Let's break this down.

  • We've told Elasticsearch we want to query nested documents by using the nested query type, and we've specified the path we want to query against - this is how Elasticsearch knows which set of nested documents to query (in case you have several).

  • The score_mode we've set is saying to add up the scores of all the nested documents that match the query.

  • The query we use for the nested documents is a Function Score query - this simply means that we're going to use a normal query, but tell Elasticsearch how to score the documents that match rather than using the default scoring algorithm. First, we pass the Function Score query a simple match query on the tag, with our input string. Note that we have to use the nested path, because nested documents are always found via their parent. We then specify what scoring system to use; there are several available, but we're using a field_value_factor, which lets us tell Elasticsearch to use the value of one of the fields in the document as the score - in our case, the tag weight. Finally with the boost_mode we're telling Elasticsearch to replace its default score entirely with the field value (it's possible to use the field value as a modifier instead of the whole score).

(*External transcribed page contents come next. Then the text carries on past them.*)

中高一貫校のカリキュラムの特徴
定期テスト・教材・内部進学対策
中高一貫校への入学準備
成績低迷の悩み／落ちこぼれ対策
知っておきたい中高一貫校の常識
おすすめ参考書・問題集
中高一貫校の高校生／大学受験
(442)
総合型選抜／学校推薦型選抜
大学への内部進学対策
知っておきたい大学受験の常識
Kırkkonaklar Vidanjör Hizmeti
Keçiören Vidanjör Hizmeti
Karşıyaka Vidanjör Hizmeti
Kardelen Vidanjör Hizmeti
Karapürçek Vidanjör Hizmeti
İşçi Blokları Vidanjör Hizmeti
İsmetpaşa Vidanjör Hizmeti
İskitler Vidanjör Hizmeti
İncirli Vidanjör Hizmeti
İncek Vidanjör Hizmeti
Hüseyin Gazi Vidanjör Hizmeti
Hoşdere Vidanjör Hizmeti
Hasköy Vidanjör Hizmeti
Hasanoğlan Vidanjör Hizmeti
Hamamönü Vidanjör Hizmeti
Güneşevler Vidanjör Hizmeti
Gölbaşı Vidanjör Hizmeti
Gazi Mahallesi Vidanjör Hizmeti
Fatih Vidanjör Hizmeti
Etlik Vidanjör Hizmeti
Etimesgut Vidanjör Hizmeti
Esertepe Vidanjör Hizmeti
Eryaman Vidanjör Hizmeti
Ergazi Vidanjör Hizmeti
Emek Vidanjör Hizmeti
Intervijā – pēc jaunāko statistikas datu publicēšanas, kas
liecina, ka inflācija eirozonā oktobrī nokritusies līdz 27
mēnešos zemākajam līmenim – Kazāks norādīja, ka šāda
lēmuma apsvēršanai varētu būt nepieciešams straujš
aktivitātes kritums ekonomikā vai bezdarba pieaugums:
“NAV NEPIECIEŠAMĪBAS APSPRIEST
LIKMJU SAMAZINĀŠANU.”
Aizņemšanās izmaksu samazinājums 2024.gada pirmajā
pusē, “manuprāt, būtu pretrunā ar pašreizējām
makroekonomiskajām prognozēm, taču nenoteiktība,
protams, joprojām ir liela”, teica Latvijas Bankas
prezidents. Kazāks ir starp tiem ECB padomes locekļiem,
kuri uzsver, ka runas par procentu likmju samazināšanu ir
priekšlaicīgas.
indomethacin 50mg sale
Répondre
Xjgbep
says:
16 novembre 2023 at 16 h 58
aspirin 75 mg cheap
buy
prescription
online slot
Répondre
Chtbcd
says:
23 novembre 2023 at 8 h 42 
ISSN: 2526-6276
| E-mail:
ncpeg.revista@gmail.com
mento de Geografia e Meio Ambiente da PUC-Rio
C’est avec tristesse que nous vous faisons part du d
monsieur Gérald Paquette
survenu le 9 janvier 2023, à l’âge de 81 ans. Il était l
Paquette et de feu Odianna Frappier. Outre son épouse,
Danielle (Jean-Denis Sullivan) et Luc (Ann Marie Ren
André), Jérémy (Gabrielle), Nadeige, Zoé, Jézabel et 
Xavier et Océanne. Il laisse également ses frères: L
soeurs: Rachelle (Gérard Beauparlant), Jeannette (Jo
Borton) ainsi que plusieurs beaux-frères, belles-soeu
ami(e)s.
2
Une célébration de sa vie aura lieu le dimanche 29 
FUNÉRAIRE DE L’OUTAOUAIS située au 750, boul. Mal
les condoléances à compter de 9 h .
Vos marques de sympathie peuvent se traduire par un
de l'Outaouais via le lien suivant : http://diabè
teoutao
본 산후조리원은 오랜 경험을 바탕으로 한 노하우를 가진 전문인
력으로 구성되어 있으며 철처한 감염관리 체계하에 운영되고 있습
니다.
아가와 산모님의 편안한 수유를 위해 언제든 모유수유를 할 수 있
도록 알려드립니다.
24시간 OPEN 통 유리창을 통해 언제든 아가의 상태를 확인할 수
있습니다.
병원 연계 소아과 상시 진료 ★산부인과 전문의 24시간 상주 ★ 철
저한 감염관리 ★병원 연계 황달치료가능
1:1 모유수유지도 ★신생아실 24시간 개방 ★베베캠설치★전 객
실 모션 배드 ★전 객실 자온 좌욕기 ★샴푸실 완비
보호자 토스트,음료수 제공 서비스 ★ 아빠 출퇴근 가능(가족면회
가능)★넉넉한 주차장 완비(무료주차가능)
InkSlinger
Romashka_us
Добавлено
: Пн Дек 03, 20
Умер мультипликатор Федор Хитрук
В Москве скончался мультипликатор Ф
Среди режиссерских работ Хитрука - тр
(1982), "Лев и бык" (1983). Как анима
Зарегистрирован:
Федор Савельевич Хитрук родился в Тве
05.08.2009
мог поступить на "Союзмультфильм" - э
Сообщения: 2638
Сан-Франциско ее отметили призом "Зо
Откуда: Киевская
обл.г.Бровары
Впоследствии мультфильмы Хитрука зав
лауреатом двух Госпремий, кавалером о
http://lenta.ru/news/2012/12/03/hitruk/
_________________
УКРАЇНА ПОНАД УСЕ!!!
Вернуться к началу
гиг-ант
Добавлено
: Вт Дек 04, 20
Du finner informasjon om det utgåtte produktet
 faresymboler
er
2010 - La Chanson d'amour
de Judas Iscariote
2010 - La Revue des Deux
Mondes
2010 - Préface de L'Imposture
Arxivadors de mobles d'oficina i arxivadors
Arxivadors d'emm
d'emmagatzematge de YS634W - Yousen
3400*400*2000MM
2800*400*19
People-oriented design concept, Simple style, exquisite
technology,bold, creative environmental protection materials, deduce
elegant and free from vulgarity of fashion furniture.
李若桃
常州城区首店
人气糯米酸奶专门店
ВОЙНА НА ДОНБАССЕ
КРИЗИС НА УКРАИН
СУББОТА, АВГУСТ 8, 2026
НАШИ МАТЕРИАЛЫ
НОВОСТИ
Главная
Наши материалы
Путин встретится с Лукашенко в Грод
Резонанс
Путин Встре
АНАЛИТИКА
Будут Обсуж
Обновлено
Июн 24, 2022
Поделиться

  • The inner_hits is optional, but it allows us to see which nested documents matched the query, which is handy for things like highlighting which words matched in the input string.

Here's an example of the response we get:

{
    "took": 26,
    "timed_out": false,
    "_shards": {
        "total": 5,
        "successful": 5,
        "failed": 0
    },
    "hits": {
        "total": 1,
        "max_score": 1.1,
        "hits": [
            {
                "_index": "cars",
                "_type": "car",
                "_id": "1",
                "_score": 1.1,
                "_source": {
                    "name": "500",
                    "brand": "Fiat",
                    "tags": [
                        {
                            "tag": "red",
                            "weight": 0.1
                        },
                        {
                            "tag": "green",
                            "weight": 0.1
                        },
                        {
                            "tag": "white",
                            "weight": 1
                        }
                    ]
                },
                "inner_hits": {
                    "tags": {
                        "hits": {
                            "total": 2,
                            "max_score": 1,
                            "hits": [
                                {
                                    "_nested": {
                                        "field": "tags",
                                        "offset": 2
                                    },
                                    "_score": 1,
                                    "_source": {
                                        "tag": "white",
                                        "weight": 1
                                    }
                                },
                                {
                                    "_nested": {
                                        "field": "tags",
                                        "offset": 0
                                    },
                                    "_score": 0.1,
                                    "_source": {
                                        "tag": "red",
                                        "weight": 0.1
                                    }
                                }
                            ]
                        }
                    }
                }
            }
        ]
    }
}

We can see that in this case there was a single hit (we've only indexed one document, the Fiat 500), and the score for that hit was 0.1 - the weight of the "red" tag. If we search for "red white", we get a score of 1.1 - the sum of the weights of the red tag and the white tag.

Combining queries

We may want to combine different types of query to allow the user to search by a car's name, brand and tags. There are several options for this depending on your exact use case, such as bool or dis_max.